• [Document section]
----

In response to World War I,
the FCC established the General War-Time Commission to coordinate the
work of Protestant, Catholic, and Jewish programs related to the war and
work closely with the Department of War. It was chaired by Speer and liberal Union Theological Seminary
professor William Adams Brown. Following the war, they worked hard to
build on this legacy of unity. The Presbyterian Board of Foreign
Missions consequently called for a meeting of Protestant leaders on the
topic and in early 1919 the Interchurch World Movement (IWM) was established with John Mott
as its chairman. The Executive Committee of the Presbyterian Church
offered millions of dollars worth of support to help the IWM with
fundraising. When the IWM collapsed financially, the denomination was on
the hook for millions of dollars.
However, the debate between modernists and conservatives over the
issue of the IWM was small compared to the Church Union debate. In 1919,
the General Assembly sent a delegation to a national ecumenical
convention that was proposing church union, and in 1920, General
Assembly approved a recommendation which included "organic union" with
17 other denominations – the new organization, to be known as the United
Churches of Christ in America, would be a sort of "federal government"
for member churches: denominations would maintain their distinctive
internal identities, but the broader organization would be in charge of
things like missions and lobbying for things like prohibition. Under the
terms of presbyterian polity, the measure would have to be approved by the presbyteries to take effect.
The plans for Church Union were roundly denounced by the Old
School Princeton Theological Seminary faculty. It was at this point in
1920 that Princeton professor J. Gresham Machen first gained prominence within the denomination as a fundamentalist
opponent of Church Union, which he argued would destroy Presbyterian
distinctives, and effectively cede control of the denomination to
modernists and their New School allies. However, chinks were starting to
show in the Princeton faculty's armor. Charles Erdman and the president
of the seminary, William Robinson, came out in favor of the union.
Ultimately, the presbyteries defeated church union by a vote of 150-100 in 1921.
"Shall the Fundamentalists Win?" (1922)
The
splits between fundamentalists and modernists had been bubbling in the
Presbyterian Church for some time. The event which was to bring the
issue to a head was Harry Emerson Fosdick's sermon of May 21, 1922, "“Shall the Fundamentalists Win?”" Fosdick was ordained as a Baptist, but had been given special permission to preach in First Presbyterian Church in New York City.

----

• [Stored rows]
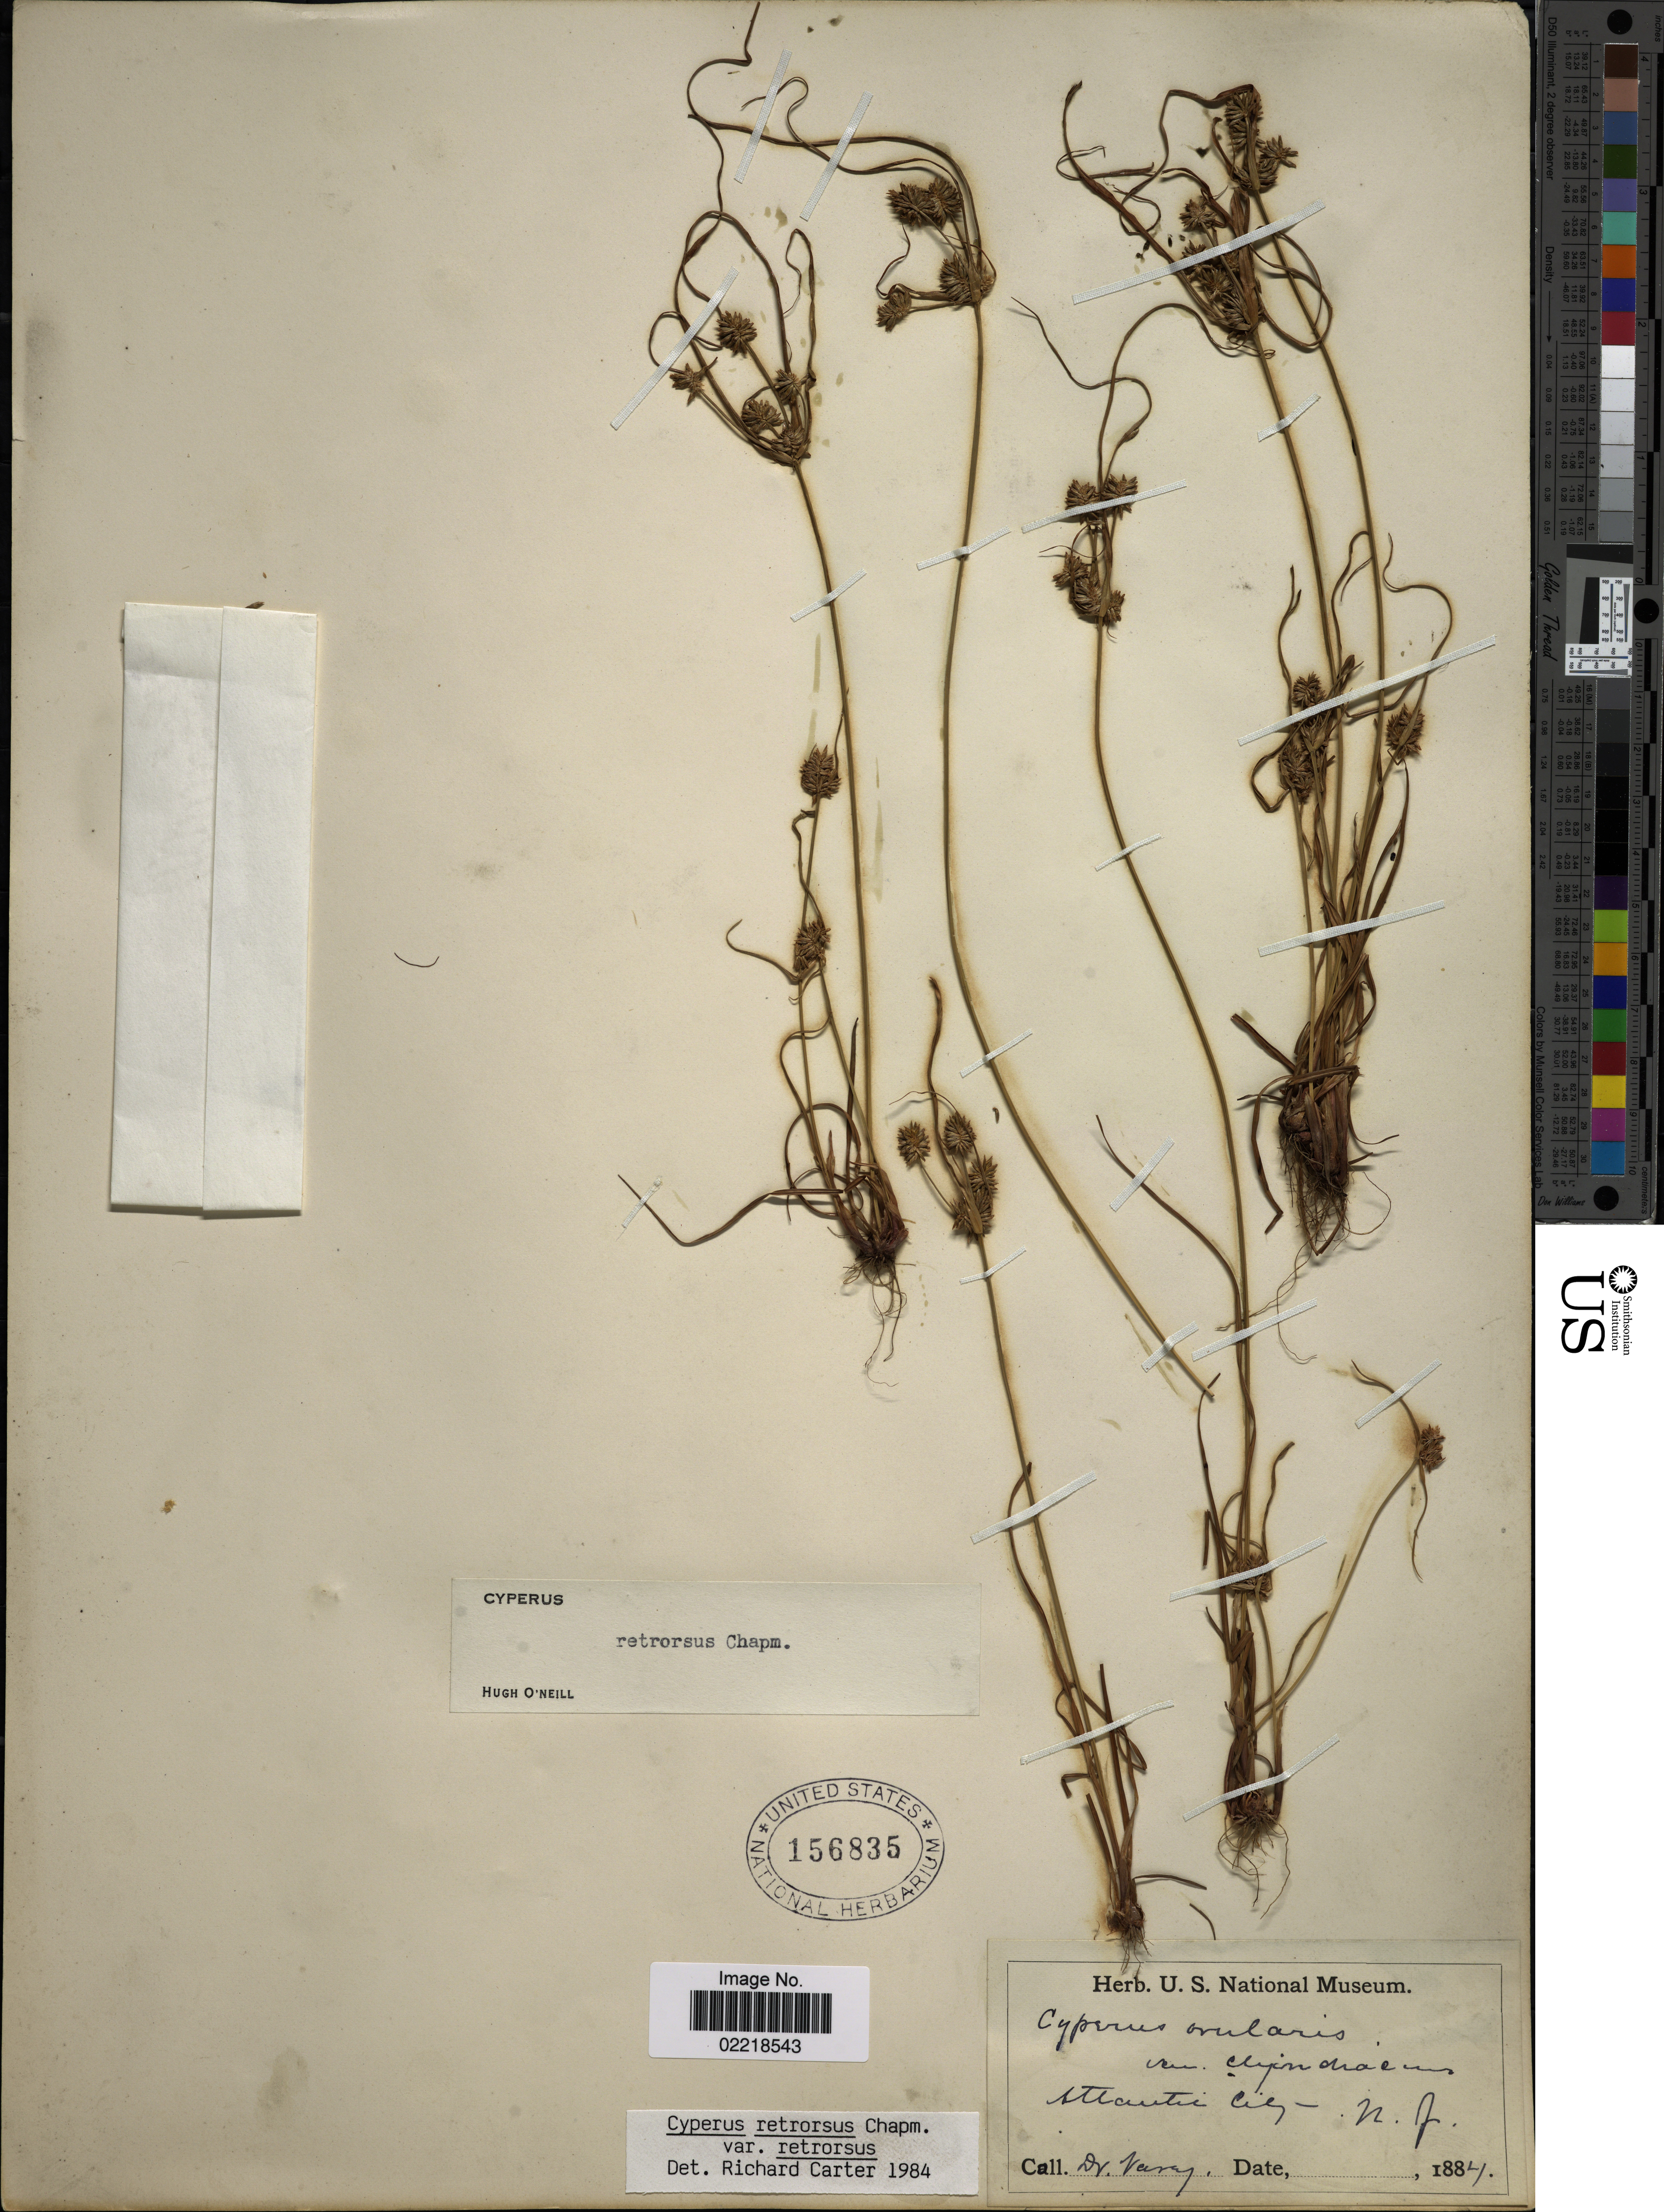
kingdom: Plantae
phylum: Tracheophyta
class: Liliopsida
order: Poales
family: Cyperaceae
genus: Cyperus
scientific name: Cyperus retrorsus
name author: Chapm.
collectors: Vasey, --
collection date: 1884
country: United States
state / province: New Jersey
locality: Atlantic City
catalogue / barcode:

----

• [Requirement A]
In the passage on the Presbyterian church union debate, by what vote did the presbyteries defeat church union in 1921?
• [Requirement B]
Pick up the passage on the fundamentalist–modernist controversy in the Presbyterian Church where it stops, and carry it forward.

• [Expected answer A]
150-100

• [Expected answer B]
In this sermon, Fosdick presented the liberals in both the
Presbyterian and Baptist denominations as sincere evangelical Christians
who were struggling to reconcile new discoveries in history, science,
and religion with the Christian faith. Fundamentalists, on the other
hand, were cast as intolerant conservatives who refused to deal with
these new discoveries and had arbitrarily drawn the line as to what was
off limits in religious discussion. Many people, Fosdick argued, simply
found it impossible to accept the virgin birth of Christ, the doctrine
of substitutionary atonement, or the literal Second Coming
of Christ in the light of modern science. Given the different points of
view within the church, only tolerance and liberty could allow for
these different perspectives to co-exist in the church.
Fosdick's sermon was re-packaged as "The New Knowledge and the
Christian Faith" and quickly published in three religious journals, and
then distributed as a pamphlet to every Protestant clergyman in the
country.
Conservative Clarence E. Macartney, pastor of Arch Street Presbyterian Church in Philadelphia,
responded to Fosdick with a sermon of his own, entitled "Shall Unbelief
Win?" which was quickly published in a pamphlet. He argued that
liberalism had been progressively "secularizing" the church and, if left
unchecked, would lead to "a Christianity of opinions and principles and
good purposes, but a Christianity without worship, without God, and
without Jesus Christ."
Led by Macartney, the Presbytery of Philadelphia requested that
the General Assembly direct the Presbytery of New York to take such
actions as to ensure that the teaching and preaching in the First
Presbyterian Church of New York City conform to the Westminster
Confession of Faith. This request would lead to over a decade of bitter
wrangling in the Presbyterian Church.
Throughout the proceedings, Fosdick's defense was led by lay elder John Foster Dulles.
William Jennings Bryan and the General Assembly of 1923
Background: Darwinism and Christianity
A giant of Old School Presbyterianism at Princeton, Charles Hodge, was one of the few Presbyterian controversialists to turn their guns on Darwinism prior to World War I. Hodge published his What is Darwinism? in 1874, three years after The Descent of Man was published, and argued that if Charles Darwin's theory excluded the design argument, it was effectively atheism and could not be reconciled with biblical Christianity.
Asa Gray responded that Christianity was compatible with Darwin's science. Both he and many other Christians accepted various forms of theistic evolution, and Darwin had not excluded the work of the Creator as a primary cause.
Most churchmen, however, took a far more prosaic attitude. In the
early period, it must have appeared far from clear that Darwin's theory
of natural selection
would come to be hegemonic among scientists, as refutations and
alternate systems were still being proposed and debated. Then, when
evolution became widely accepted, most churchmen were far less concerned
with refuting it than they were with establishing schemes whereby
Darwinism could be reconciled with Christianity. This was true even
among prominent Old Schoolers at Princeton Theological Seminary such as
Charles Hodge's successors A. A. Hodge and B. B. Warfield who came to endorse the ideas now described as theistic evolution.
William Jennings Bryan
William Jennings Bryan, a former lawyer who had been brought up in the Arminian Cumberland Presbyterian Church (which would merge with the PC-USA in 1906) and who was also a Presbyterian ruling elder, was elected to Congress in 1890, then became the Democratic presidential candidate for three unsuccessful presidential bids in 1896, 1900, and 1908.
After his 1900 defeat, Bryan re-examined his life and concluded that he
had let his passion for politics obscure his calling as a Christian.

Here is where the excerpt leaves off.